9 thoughts on “Op Ed: “Is this fair?” The Campaign Against Electoral College”

  1. Catman says:

    Bless you! Can we get this on the ballot as a statewide referendum?

  2. TransitRider says:

    The article says some claim we shouldn’t change today’s Electoral College because it’s “what the Founding Fathers wanted”.

    Do they know that today’s Electoral College was actually not designed by the Founders (those who wrote the Constitution in 1787)?
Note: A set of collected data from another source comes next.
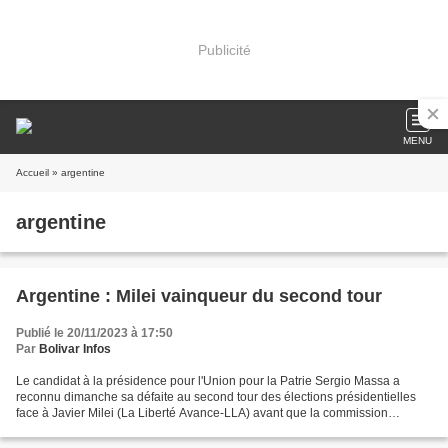
Publicité
MENU
Accueil
» argentine
argentine
Argentine : Milei vainqueur du second tour
Publié le 20/11/2023 à 17:50
Par
Bolivar Infos
Le candidat à la présidence pour l'Union pour la Patrie Sergio Massa a
reconnu dimanche sa défaite au second tour des élections présidentielles
face à Javier Milei (La Liberté Avance-LLA) avant que la commission
électorale annonce les résultats officiels....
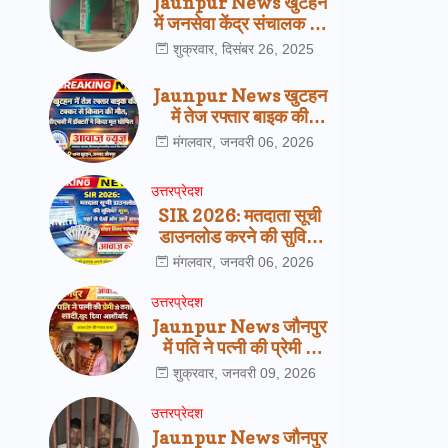
Jaunpur News खुटहन
में जनसेवा केंद्र संचालक की
हत्या से हड़कंप, पुलिस जांच
शुक्रवार, दिसंबर 26, 2025
में जुटी
Jaunpur News खुटहन
में तेज रफ्तार बाइक की
टक्कर से किसान की मौत,
मंगलवार, जनवरी 06, 2026
सीएचसी में डॉक्टरों ने किया
मृत घोषित
उत्तरप्रेदश
SIR 2026: मतदाता सूची
डाउनलोड करने की सुविधा
शुरू, यहां से देखें अपना नाम
मंगलवार, जनवरी 06, 2026
उत्तरप्रेदश
Jaunpur News जौनपुर
में पति ने पत्नी की प्रेमी से
कराई शादी, खुद दिया
शुक्रवार, जनवरी 09, 2026
आशीर्वाद
उत्तरप्रेदश
Jaunpur News जौनपुर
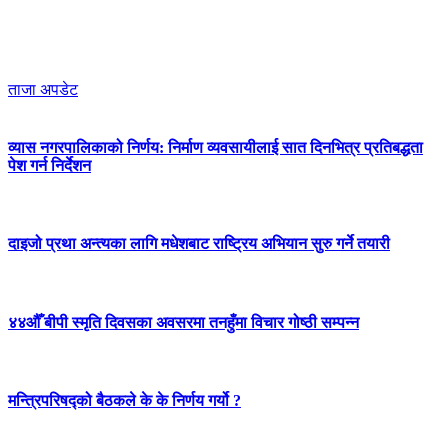
ताजा अपडेट
व्यास नगरपालिकाको निर्णय: निर्माण व्यवसायीलाई सात दिनभित्र प्रतिबद्धता
पेश गर्न निर्देशन
दाइजो प्रथा अन्त्यका लागि मधेशबाट राष्ट्रिय अभियान सुरु गर्ने तयारी
४४औँ बीपी स्मृति दिवसका अवसरमा तनहुँमा विचार गोष्ठी सम्पन्न
मन्त्रिपरिषद्को बैठकले के के निर्णय गर्यो ?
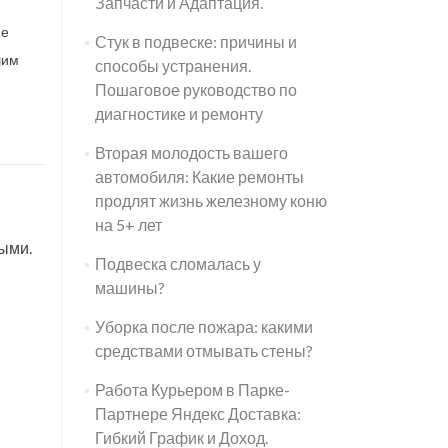
Запчасти и Адаптация.
не
Стук в подвеске: причины и
шим
способы устранения.
Пошаговое руководство по
диагностике и ремонту
Вторая молодость вашего
автомобиля: Какие ремонты
продлят жизнь железному коню
на 5+ лет
выми.
Подвеска сломалась у
машины?
Уборка после пожара: какими
средствами отмывать стены?
Работа Курьером в Парке-
Партнере Яндекс Доставка:
Гибкий График и Доход.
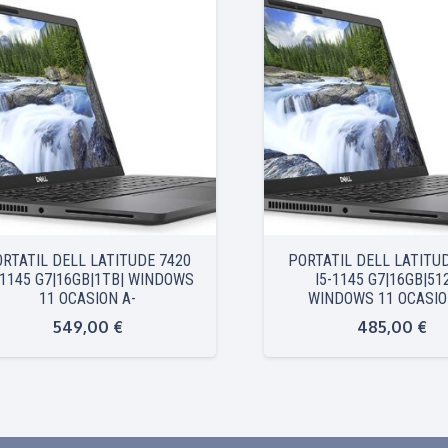
RTATIL DELL LATITUDE 7420
PORTATIL DELL LATITU
-1145 G7|16GB|1TB| WINDOWS
I5-1145 G7|16GB|51
11 OCASION A-
WINDOWS 11 OCASIO
549,00
€
485,00
€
Today’s Electoral College arrived a generation later via the 12th Amendment, ratified in 1804.

    The Founders’ design for the Electoral College proved unworkable in 1800 when BOTH Jefferson and Aaron Burr were “elected” president via the original Electoral College design (the way the “Founding Fathers wanted it”).

    Clearly, people who support today’s Electoral College because it’s “what the Founding Fathers wanted” have no idea what they’re talking about or what’s actually in the Constitution.

  3. Pegi Christiansen says:

    I was glad I got to counter the argument about, “this is what the Founding Fathers wanted” for two years.

  4. Pegi Christiansen says:

    Catman, it does not need to be voted on by the whole state. It needs to be passed by the Wisconsin Senate and Assembly. At this point, it needs to get out of committee. The most effective thing now is to get people to contact their legislators to push for passage of the National Popular Vote bill.

  5. GodzillakingMKE says:

    Electoral college as much as the police are a relic of pre civil war America. The only purposes was to appease slave states and round up escaped slaves.

  6. TransitRider says:

    GodzillaKing is right. Slavery was a HUGE part of “what the Founding Fathers wanted”. If people really want “what the Founding Fathers wanted”, they also want slavery and not allowing women to vote.

    Because of the Constitution’s infamous “three-fifths” rule (Article 1, Section 2, Clause 3—which counted each black slave as “three-fifths” of a person), states were awarded House seats (and therefore ECVs—Electoral College votes) based on how many slaves each held. Initially, states got one House seat (and 1 ECV) for each 34,500 free men (or 57,500 slaves).

    Most people don’t know that slave importation is the ONLY personal right guaranteed by the original Constitution. The Constitution (Article 1, Section 9, Clause 1) grants citizens the right to import slaves (subject only to a $10 tax—no other restriction) for our first 20 years—i.e. until 1808. This right was considered so important that it could not be revoked, even by a Constitutional Amendment; the Constitution explicitly states (Article V) that no amendment can revoke the right to import slaves before its scheduled 1808 expiration.

    No other personal rights (free speech, assembly, religion, gun ownership, etc) were included in the original Constitution; the Constitutional Convention didn’t considered them as important as slave importation. Those rights were only added later (via amendment) and, unlike slave importation, have never been protected against subsequent revocation via Constitutional Amendment.

  7. Pegi Christiansen says:

    Not all the delegates wanted slavery. There were 55 delegates with differing priorities. The National Popular Vote website has lots of information. Another key source for me is the excellent book by Jesse Wegman titled Let the People Pick the President: The Case for Abolishing the Electoral College.

  8. David Coles says:


    ^ This is a great podcast episode on the topic. No reason this can’t be a non-partisan push. Republicans can get screwed by the electoral college, too. In 2004, Ohio was something like 100,000 votes from going for John Kerry, which would have made him president despite losing the popular vote by a big margin.

  9. Pegi Christiansen says:

    I just finished listening to the podcast. It presents some of the criticisms against the National Popular Vote. Thanks for suggesting it. For a full explanation of how the Electoral College has become “entrenched minority rule” and the work Senator Birch Bayh did, I again recommend Jesse Wegman’s book Let the People Pick the President.